A bipartisan group of lawmakers announced a package of $45 billion in transportation assistance, and the offices of Senators Mitt Romney and Mark Warner said the plan includes $15 billion for transit systems, $4 billion for airports, $8 billion for private buses and $1 billion for passenger railroad Amtrak.
The $45 billion in transportation assistance is designed to provide assistance for four months. Congress and President-elect Joe Biden can decide next year if more funds should be approved beyond March, Senator Joe Manchin said.
The White House has not yet said it supports the plan, and neither have Congressional leaders. A separate Senate Republican leadership relief plan summary sent to lawmakers later on Tuesday had no reference to additional transportation assistance.
In October, American Airlines and United Airlines furloughed more than 32,000 workers after a prior $25 billion payroll assistance program expired.

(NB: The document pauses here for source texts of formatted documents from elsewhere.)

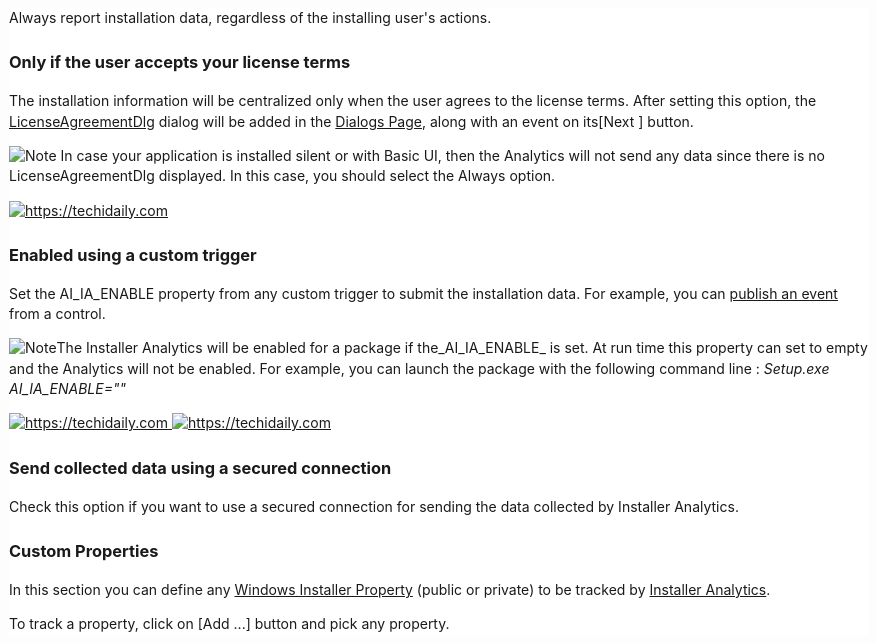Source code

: Always report installation data, regardless of the installing user's actions.

### Only if the user accepts your license terms

The installation information will be centralized only when the user agrees to the license terms. After setting this option, the [LicenseAgreementDlg](https://tools.techidaily.com/advancedinstaller/products/) dialog will be added in the [Dialogs Page](https://tools.techidaily.com/advancedinstaller/products/), along with an event on its\[Next \] button.

![Note](https://cdn.advancedinstaller.com/svg/common/IconMessageNote.svg) In case your application is installed silent or with Basic UI, then the Analytics will not send any data since there is no LicenseAgreementDlg displayed. In this case, you should select the Always option.


<a href="https://ephamedtechinc.pxf.io/c/5597632/2137211/26400" target="_top" id="2137211">
  <img src="//a.impactradius-go.com/display-ad/26400-2137211" border="0" alt="https://techidaily.com" width="728" height="90"/>
</a>
<img height="0" width="0" src="https://ephamedtechinc.pxf.io/i/5597632/2137211/26400" style="position:absolute;visibility:hidden;" border="0" />


### Enabled using a custom trigger

Set the AI\_IA\_ENABLE property from any custom trigger to submit the installation data. For example, you can [publish an event](https://tools.techidaily.com/advancedinstaller/products/) from a control.

![Note](https://cdn.advancedinstaller.com/svg/common/IconMessageNote.svg)The Installer Analytics will be enabled for a package if the_AI\_IA\_ENABLE_ is set. At run time this property can set to empty and the Analytics will not be enabled. For example, you can launch the package with the following command line : _Setup.exe AI\_IA\_ENABLE=""_


<a href="https://appsumo.8odi.net/c/5597632/2151890/7443" target="_top" id="2151890">
  <img src="//a.impactradius-go.com/display-ad/7443-2151890" border="0" alt="https://techidaily.com" width="728" height="90"/>
</a>
<img height="0" width="0" src="https://appsumo.8odi.net/i/5597632/2151890/7443" style="position:absolute;visibility:hidden;" border="0" />



<a href="https://aligracehair.sjv.io/c/5597632/1868575/19272" target="_top" id="1868575">
  <img src="//a.impactradius-go.com/display-ad/19272-1868575" border="0" alt="https://techidaily.com" width="728" height="90"/>
</a>
<img height="0" width="0" src="https://aligracehair.sjv.io/i/5597632/1868575/19272" style="position:absolute;visibility:hidden;" border="0" />


### Send collected data using a secured connection

Check this option if you want to use a secured connection for sending the data collected by Installer Analytics.

### Custom Properties

In this section you can define any [Windows Installer Property](https://tools.techidaily.com/advancedinstaller/products/) (public or private) to be tracked by [Installer Analytics](https://installeranalytics.com/docs/custom-properties.html "Installer Analytics").

To track a property, click on \[Add ...\] button and pick any property.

For months, airlines had sought another $25 billion bailout to keep workers on the payroll for another six months.
Romney said lawmakers spoke to Treasury Secretary Steven Mnuchin seeking input on “what was the right number for airlines.”
U.S. passenger airline traffic remains down by more than 60% and planes are flying on average just half full. Airlines have lost more than $36 billion in 2020.
Airlines for America President Nick Calio praised the proposal that includes “provisions intended to help airlines make payroll and protect the jobs of our industry’s hardworking employees.”
Association of Flight Attendants-CWA International President Sara Nelson said the union was “working with lawmakers to ensure this emergency relief is enacted immediately.”
Transit agencies have urged Congress to approve $32 billion in additional assistance, while Amtrak sought nearly $3 billion and to prevent new service and job cuts. Airports sought another $10 billion after receiving $10 billion in April.
On Monday, the Washington DC-area subway system said it planned to end weekend train service and cut one-third of bus routes in mid-2021 without new government help. Last month, New York said subway and bus services could be cut 40% without new help.
Private U.S. bus companies, school bus and domestic passenger vessel industries have sought $10 billion in government assistance after massive job losses and made a new urgent appeal on Monday to Congress.